On August 1, 2013, at a press conference in Addis Ababa, Ethiopia, ECPAT International was announced as the 2013 recipient of the Hilton Humanitarian Prize. Started 20 years ago as a campaign against child sex tourism in Asia, ECPAT has grown into the leading global network exclusively dedicated to ending child prostitution, child pornography and the trafficking of children for sexual purposes. In its role as Secretariat, ECPAT oversees 81 members that include 1,450 individual organizations in 74 countries.

ECPAT joins 17 other Hilton Humanitarian Prize laureates in being recognized for its outstanding work in alleviating human suffering around the world. This year, the independent international jury felt ECPAT’s work optimized the values and goals of the Hilton Prize, and that now was the time for this issue to gain wider exposure. Hilton Prize juror Strive Masiyiwa noted, “Those of us on the jury were impressed with ECPAT’s leadership in addressing the explosion of child sexual exploitation and forging a worldwide coalition of NGOs, UN agencies, private sector and law enforcement entities to put a stop to these vile activities.”

The statistics surrounding commercial sexual exploitation of children (CSEC) are grim. According to the International Labour Organization, up to 1.8 million children are exploited in the commercial sex industry or pornography worldwide. Speaking to the issue’s global importance, Simone Monasebian, New York chief of the UN Office on Drugs and Crime (UNODC) explains, “Every single country is either an origin, transit or destination country of human trafficking—meaning either the victims come from that country, pass through that country, or wind up in that country.”

Although the majority of the attention received by the issue focuses on adolescent girls, boys encompass a growing population of victims of exploitation, and are historically underserved by service agencies and law enforcement. Boys often remain invisible due to an unwillingness to self-identify as sexually exploited, lack of screenings by law enforcement and social service agencies, and limited outreach by anti-trafficking organizations to areas known for male prostitution. ECPAT hopes to encourage advocacy for this largely ignored population.

Finding Solutions

The sheer scale of exploitation requires that governments, nonprofit organizations, and the private sector work together to combat the commercial sex industry. ECPAT believes education is a key component in preventing sexual exploitation, and its projects include activities such as school sponsorship, informal education, and vocational training to educate children and give them alternatives to entering the commercial sex industry. ECPAT has also pioneered a youth movement of survivors and at-risk children, empowering them to run advocacy campaigns, lobby governments, and raise awareness to protect children from exploitation.

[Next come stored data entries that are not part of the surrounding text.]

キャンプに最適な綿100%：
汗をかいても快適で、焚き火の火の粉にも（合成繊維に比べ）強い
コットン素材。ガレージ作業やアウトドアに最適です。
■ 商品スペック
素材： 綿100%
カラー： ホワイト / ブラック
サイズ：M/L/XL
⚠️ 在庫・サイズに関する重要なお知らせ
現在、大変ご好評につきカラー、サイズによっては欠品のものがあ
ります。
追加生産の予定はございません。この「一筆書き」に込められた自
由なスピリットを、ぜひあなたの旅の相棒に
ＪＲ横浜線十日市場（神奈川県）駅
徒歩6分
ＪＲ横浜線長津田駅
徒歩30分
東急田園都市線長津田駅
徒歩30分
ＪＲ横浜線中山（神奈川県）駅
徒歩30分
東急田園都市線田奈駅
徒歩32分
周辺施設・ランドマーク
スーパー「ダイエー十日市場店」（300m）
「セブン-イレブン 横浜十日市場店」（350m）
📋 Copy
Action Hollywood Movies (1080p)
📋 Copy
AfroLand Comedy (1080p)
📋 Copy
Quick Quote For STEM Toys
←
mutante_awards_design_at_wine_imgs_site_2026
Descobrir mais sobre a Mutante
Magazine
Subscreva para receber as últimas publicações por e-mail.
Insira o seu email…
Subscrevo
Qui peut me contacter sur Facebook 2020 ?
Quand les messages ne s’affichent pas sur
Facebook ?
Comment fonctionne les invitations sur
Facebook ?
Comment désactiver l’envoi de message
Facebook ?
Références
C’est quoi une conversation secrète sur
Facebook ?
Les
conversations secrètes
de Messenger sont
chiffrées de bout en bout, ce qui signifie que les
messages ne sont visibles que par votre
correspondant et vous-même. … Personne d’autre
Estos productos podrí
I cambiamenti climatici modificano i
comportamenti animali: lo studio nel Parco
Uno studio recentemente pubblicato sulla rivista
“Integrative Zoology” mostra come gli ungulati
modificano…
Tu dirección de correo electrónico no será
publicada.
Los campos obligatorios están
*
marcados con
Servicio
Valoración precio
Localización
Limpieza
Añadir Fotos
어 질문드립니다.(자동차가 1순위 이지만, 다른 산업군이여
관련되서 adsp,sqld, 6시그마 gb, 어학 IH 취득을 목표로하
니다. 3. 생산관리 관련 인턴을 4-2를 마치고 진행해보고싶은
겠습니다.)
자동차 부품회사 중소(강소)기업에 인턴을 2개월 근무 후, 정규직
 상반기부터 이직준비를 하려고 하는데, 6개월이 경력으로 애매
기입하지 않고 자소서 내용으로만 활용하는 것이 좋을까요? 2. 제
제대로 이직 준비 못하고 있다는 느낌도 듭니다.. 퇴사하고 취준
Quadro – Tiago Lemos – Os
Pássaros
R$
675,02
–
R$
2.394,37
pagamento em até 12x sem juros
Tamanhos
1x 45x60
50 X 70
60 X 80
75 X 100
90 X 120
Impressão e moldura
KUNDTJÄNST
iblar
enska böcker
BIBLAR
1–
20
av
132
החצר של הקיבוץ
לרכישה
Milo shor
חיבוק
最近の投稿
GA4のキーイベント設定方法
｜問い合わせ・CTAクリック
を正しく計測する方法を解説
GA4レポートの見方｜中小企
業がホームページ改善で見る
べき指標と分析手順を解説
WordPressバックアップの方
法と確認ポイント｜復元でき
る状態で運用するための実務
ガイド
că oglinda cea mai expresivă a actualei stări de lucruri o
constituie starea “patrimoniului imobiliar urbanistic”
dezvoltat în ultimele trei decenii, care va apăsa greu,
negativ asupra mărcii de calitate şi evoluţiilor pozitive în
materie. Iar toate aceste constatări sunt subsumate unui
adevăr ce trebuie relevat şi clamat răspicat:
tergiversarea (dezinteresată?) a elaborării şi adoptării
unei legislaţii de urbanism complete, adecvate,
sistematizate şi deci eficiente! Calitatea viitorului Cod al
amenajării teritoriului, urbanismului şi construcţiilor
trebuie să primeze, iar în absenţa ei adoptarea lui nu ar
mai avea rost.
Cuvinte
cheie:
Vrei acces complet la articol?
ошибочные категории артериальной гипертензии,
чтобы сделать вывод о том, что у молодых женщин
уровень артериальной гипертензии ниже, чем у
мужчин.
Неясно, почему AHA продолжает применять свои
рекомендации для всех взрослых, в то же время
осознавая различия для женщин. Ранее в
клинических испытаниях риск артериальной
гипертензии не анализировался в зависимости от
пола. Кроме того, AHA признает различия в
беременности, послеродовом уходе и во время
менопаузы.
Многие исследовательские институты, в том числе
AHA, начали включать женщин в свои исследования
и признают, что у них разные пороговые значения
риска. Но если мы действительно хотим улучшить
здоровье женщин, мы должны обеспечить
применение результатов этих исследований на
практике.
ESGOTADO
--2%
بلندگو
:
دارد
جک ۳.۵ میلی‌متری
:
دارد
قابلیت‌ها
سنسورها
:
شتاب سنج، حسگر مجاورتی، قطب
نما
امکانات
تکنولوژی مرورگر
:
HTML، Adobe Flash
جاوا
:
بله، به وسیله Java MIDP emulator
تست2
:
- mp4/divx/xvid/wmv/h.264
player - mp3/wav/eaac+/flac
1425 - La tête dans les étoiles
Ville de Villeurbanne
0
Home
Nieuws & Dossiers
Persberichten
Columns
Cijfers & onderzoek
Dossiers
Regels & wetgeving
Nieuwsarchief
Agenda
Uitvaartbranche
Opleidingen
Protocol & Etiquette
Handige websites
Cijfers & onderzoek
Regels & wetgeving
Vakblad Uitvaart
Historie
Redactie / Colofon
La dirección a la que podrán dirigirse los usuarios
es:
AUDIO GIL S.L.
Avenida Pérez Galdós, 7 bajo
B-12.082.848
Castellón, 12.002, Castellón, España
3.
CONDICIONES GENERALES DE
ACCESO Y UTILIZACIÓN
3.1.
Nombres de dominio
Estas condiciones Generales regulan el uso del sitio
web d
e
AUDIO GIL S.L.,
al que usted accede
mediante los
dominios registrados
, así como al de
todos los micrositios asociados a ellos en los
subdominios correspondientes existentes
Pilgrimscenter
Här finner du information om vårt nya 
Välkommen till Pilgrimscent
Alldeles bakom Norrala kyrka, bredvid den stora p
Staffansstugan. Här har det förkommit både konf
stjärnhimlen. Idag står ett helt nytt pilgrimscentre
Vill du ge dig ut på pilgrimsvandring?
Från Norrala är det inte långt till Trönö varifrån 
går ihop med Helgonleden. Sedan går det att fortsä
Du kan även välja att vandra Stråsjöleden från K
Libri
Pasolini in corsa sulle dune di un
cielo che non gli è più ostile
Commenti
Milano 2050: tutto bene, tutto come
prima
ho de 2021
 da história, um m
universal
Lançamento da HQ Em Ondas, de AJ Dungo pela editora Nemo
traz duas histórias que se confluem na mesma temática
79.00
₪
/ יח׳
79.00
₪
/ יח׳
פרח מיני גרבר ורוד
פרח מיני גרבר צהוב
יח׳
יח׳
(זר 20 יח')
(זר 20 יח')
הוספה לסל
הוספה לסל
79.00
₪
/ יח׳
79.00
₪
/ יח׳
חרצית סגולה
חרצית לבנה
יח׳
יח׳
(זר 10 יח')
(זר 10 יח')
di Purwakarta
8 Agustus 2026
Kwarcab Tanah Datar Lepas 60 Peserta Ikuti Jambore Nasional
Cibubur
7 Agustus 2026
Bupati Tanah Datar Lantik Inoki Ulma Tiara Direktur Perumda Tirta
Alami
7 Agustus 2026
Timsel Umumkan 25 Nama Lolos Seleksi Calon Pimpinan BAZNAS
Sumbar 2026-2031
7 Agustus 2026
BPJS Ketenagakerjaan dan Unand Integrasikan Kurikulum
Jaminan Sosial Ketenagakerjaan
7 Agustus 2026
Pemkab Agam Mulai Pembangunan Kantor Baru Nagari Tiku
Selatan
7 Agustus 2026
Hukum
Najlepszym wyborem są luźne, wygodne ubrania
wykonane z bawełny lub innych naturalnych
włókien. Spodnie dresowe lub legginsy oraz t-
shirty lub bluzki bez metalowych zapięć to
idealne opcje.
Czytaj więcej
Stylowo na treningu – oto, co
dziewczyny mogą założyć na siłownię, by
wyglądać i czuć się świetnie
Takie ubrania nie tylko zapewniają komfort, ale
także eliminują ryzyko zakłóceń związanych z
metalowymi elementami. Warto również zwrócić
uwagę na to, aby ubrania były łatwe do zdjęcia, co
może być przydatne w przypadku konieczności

Recent advocacy efforts include:

  • Presented more than 7 million campaign petitions to the UN Human Rights Council in its Stop Sex Trafficking of Children and Young People campaign. This campaign was conducted in partnership with The Body Shop, and is the largest human rights petition on a single issue ever presented to the United Nations.
  • ECPAT developed The Code of Conduct for the Protection of Children from Sexual Exploitation in Travel and Tourism. It is considered the most efficient industry tool to combat child sex tourism and includes more than 1,000 private sector members from 40+ countries working in the hospitality, tourism and technology fields.
  • In partnership with UNICEF and the NGO group for the Committee on the Rights of the Child, ECPAT was a driving force behind three World Congresses focusing global efforts against CSEC. Since the first meeting, more than 160 countries have signed the Stockholm Declaration and Agenda for Action.

ECPAT will be formally presented with the Hilton Humanitarian Prize at a dinner at The Waldorf Astoria New York on October 23, 2013.